Laut den neuesten bekannt gewordenen Fakten ist die Intensität des Konflikts am 19. deutlich gestiegen. Die jemenitischen Huthi-Kräfte veröffentlichten an diesem Tag eine Erklärung und bestätigten zwei militärische Einsätze gegen „sensible Ziele“ in der saudischen Hauptstadt Riad sowie gegen Anlagen des saudi-arabischen Energieunternehmens Saudi Aramco in Yanbu (Yanbu). Dabei seien zahlreiche ballistische Raketen, Marschflugkörper und Drohnen eingesetzt worden. Unmittelbar darauf veröffentlichte die US-Botschaft bei mehreren Ländern im Nahen Osten eine Sicherheitswarnung und warnte, der militärische Konflikt könne sich „rasch weiter eskalieren“. Außerdem rief sie Bürger dazu auf, äußerst wachsam zu sein und sich auf Reiseunterbrechungen vorzubereiten. Angesichts dieser ernsten Bedrohung wandte sich Saudi-Arabien in einer bemerkenswerten Ausnahme-Eingabe an Frankreich, Großbritannien, Pakistan und Ägypten und bat dringend um Unterstützung durch Flugabwehr, um sich gegen Angriffe mit Raketen und Drohnen zu wappnen. Wie US-Vertreter berichten, sucht Saudi-Arabien aus diesem Grund Hilfe von mehreren Seiten, weil sich sein wichtigster Verbündeter und Waffenlieferant, die USA, tief in den Konflikt mit dem Iran verstrickt hat und die Abfangbestände stark gesunken seien – die USA befänden sich in einem Zustand von „Selbstbeschäftigung“ (also „sich selbst kaum helfen können“).
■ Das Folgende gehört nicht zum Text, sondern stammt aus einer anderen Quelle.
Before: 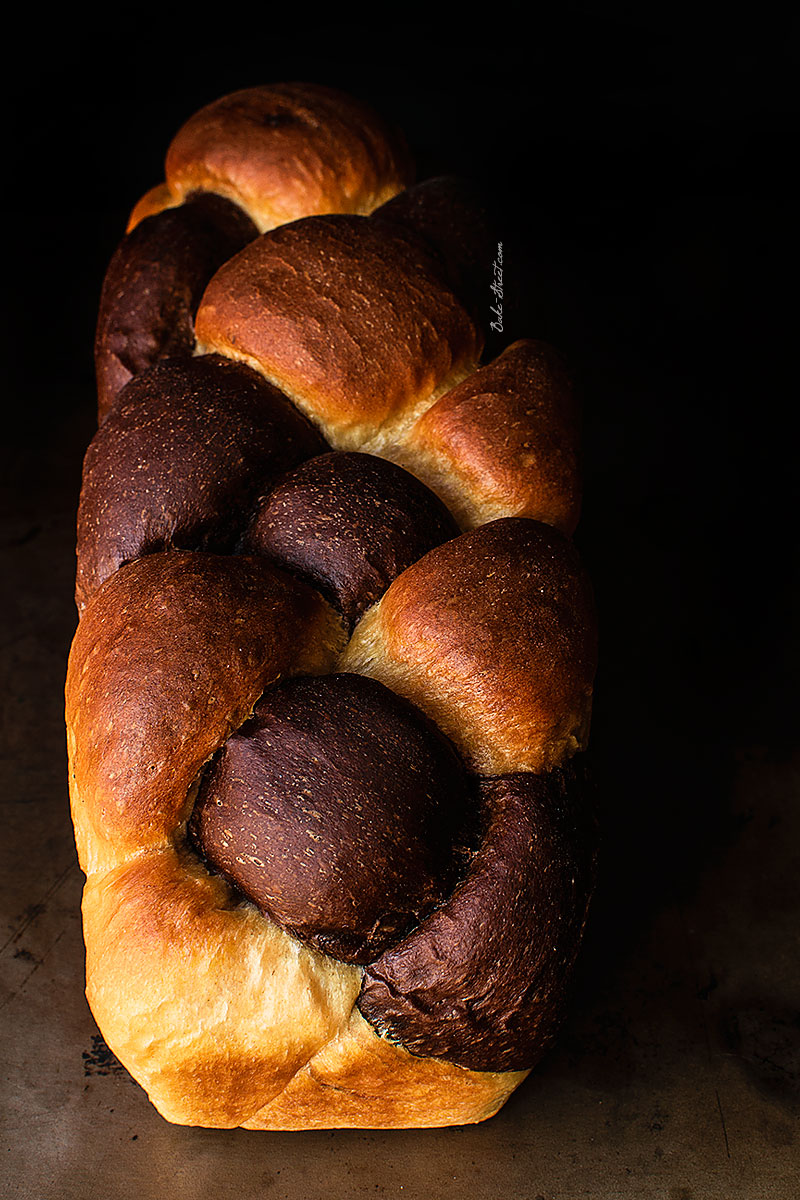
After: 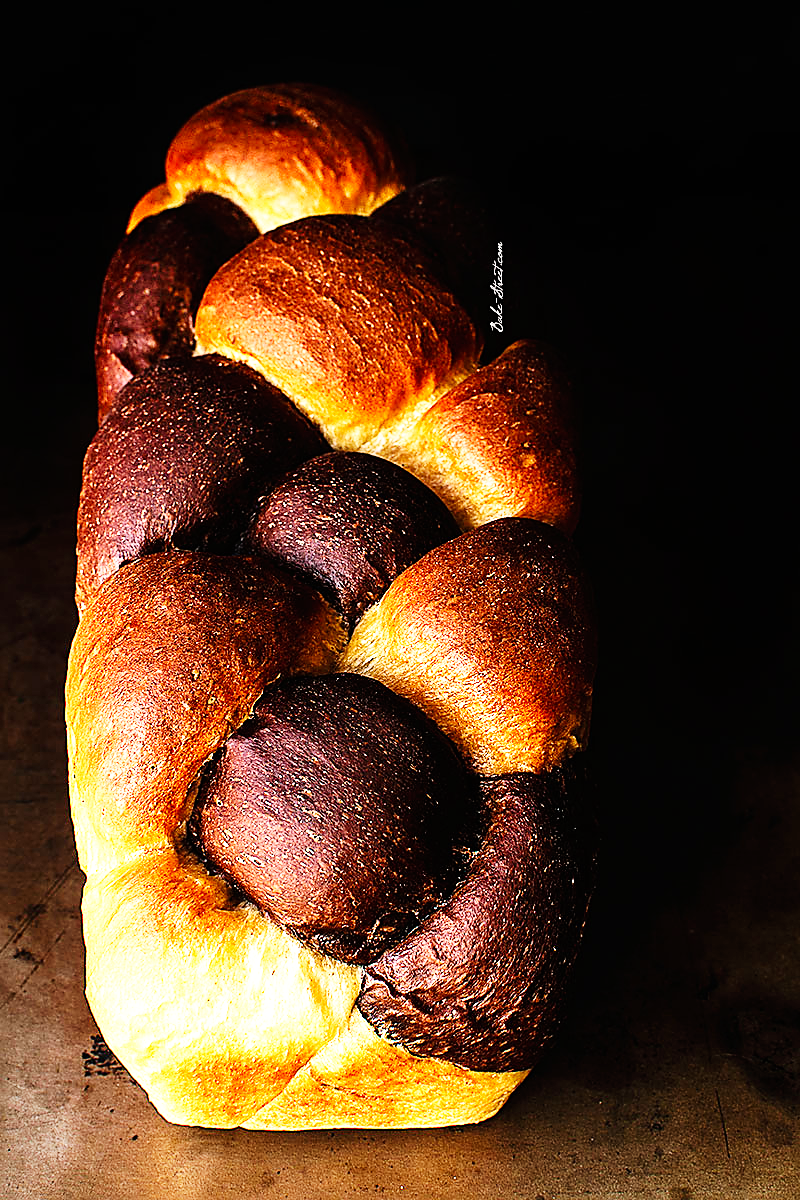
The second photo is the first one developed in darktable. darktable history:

Sogar Berichten zufolge habe Saudi-Arabien, um eine Unterbrechung der Ölversorgung zu vermeiden, noch nicht diplomatisch anerkannte Israel um Unterstützung gebeten.

Zugleich hatten die Huthi-Kräfte in einem nächtlichen Überfall der vergangenen Woche Territorium nahe der strategisch wichtigen Straße von Mandeb im Roten Meer eingenommen und kontrollierten die gesamte rote Meer-Küste Jemens – und ordneten diesen entscheidenden Wasserweg ihrem Feuerbereich zu. Zuvor war eine von Saudi-Arabien seit März genutzte Pipeline von Ost nach West nach Drohnenangriffen außer Betrieb gegangen. Das führte dazu, dass sich zwei wichtige Ausfuhrwege des Landes – eine alternative Route über die Straße von Hormus und eine Ausfuhrroute über das Rote Meer – nacheinander unter Druck setzten, sodass die Energieexporte gleichzeitig unter Angriff von vorn und von hinten gerieten.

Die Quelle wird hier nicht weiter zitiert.